BP Spill Left Deep-water Oil Plume
20.08.2010 -
The BP oil spill left a large plume of hydrocarbons in deep waters of the Gulf of Mexico, and those chemicals could be there for some time, oceanographers reported on Thursday.
At least 35 km long, 1.9 km wide and 198 meters high, the plume was detected more than 1,100 meters beneath the Gulf's surface during a scientific expedition that ended in late June, the scientists said at a news briefing.
It is impossible to say at this point whether the compounds in the plume are toxic to wildlife in the area, but the oceanographers from the Woods Hole Oceanographic Institution said that deep-sea microbes were degrading it relatively slowly, which means it could persist. The fact that the plume exists at all is significant, said Chris Reddy of Woods Hole, who was part of the expedition and co-authored a report about its findings in the journal Science.
"If you asked me - and I have been studying oil spills for 15 years - whether or not you would see oil subsurface, I would say no, doesn't oil float?" Reddy said. "So this is an important aspect in the basic science world."
This showed that subsurface oil droplets were not being easily degraded by microbes, as some observers had speculated. Reddy noted the unpredictable nature of underwater microbes.
"Telling a microbe what to do is like trying to push a teenager around," he said. "It is really hard. Sometimes they kick in. Sometimes they don't ... Microbes are pretty selective in how they eat oil."
By measuring the specific petroleum hydrocarbons in the plume, the researchers determined that it had to have come from the broken BP Macondo well, and not from oil seeps that come naturally from the sea bottom in the Gulf.
No Sign of 'Dead Zone'
In June, the scientists observed the plume moving slowly southwest of the blowout, and started tracking it about 4.8 kmfrom the wellhead and out to 35 km before they were forced from the area by the approach of Hurricane Alex. The plume looked "like spring water" and had no visible oil droplets or petroleum smell, the oceanographers said. But it had enough of the hydrocarbons they were sampling to qualify as a subsurface plume.

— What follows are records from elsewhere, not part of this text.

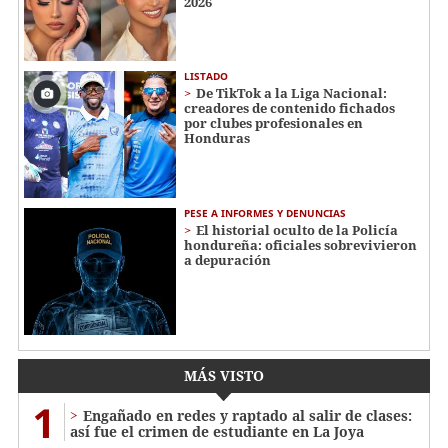
2026
LISTADO
De TikTok a la Liga Nacional:
creadores de contenido fichados
por clubes profesionales en
Honduras
PESE A INFORMES Y DENUNCIAS
El historial oculto de la Policía
hondureña: oficiales sobrevivieron
a depuración
MÁS VISTO
1
Engañado en redes y raptado al salir de clases:
así fue el crimen de estudiante en La Joya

The Woods Hole researchers also found no evidence of a low-oxygen "dead zone" in the area of the plume. Their expedition used a robot submarine that was able to detect oil as a bloodhound sniffs a scent, as well as a mass spectrometer that tracks which chemicals are present. The research was supported by the National Science Foundation.
The Woods Hole researchers declined to comment specifically about the U.S. government's Aug. 4 assessment that 50% of the oil from the BP spill is gone from the Gulf, with most of the rest rapidly degrading. Nearly three-fourths of the estimated 4.9 million barrels of oil released after the April 20 blowout at BP's Deepwater Horizon rig can be accounted for, according to the government report: 25% was burned, skimmed or directly recovered from the wellhead; 25% naturally evaporated or dissolved and 24% was dispersed, either naturally or chemically.
No oil has leaked into Gulf waters since July 15, when BP placed a provisional cap over the wellhead. However, the National Wildlife Federation reported in August that cases of wildlife affected by oil, including endangered sea turtles, appear to be increasing. The Aug. 4 report, prepared by the National Oceanic and Atmospheric Administration, drew criticism on Thursday from Representative Ed Markey at a hearing on seafood safety.
"I think this report and the way it is being discussed is giving many people a false sense of confidence regarding the state of the Gulf," Markey said.
"Overconfidence breeds complacency and complacency is what got us into this situation in the first place." Bill Lehr of NOAA told the hearing that all seafood samples from reopened waters or outside the closed area of the Gulf of Mexico have passed sensory and chemical testing for contamination of oil and dispersants.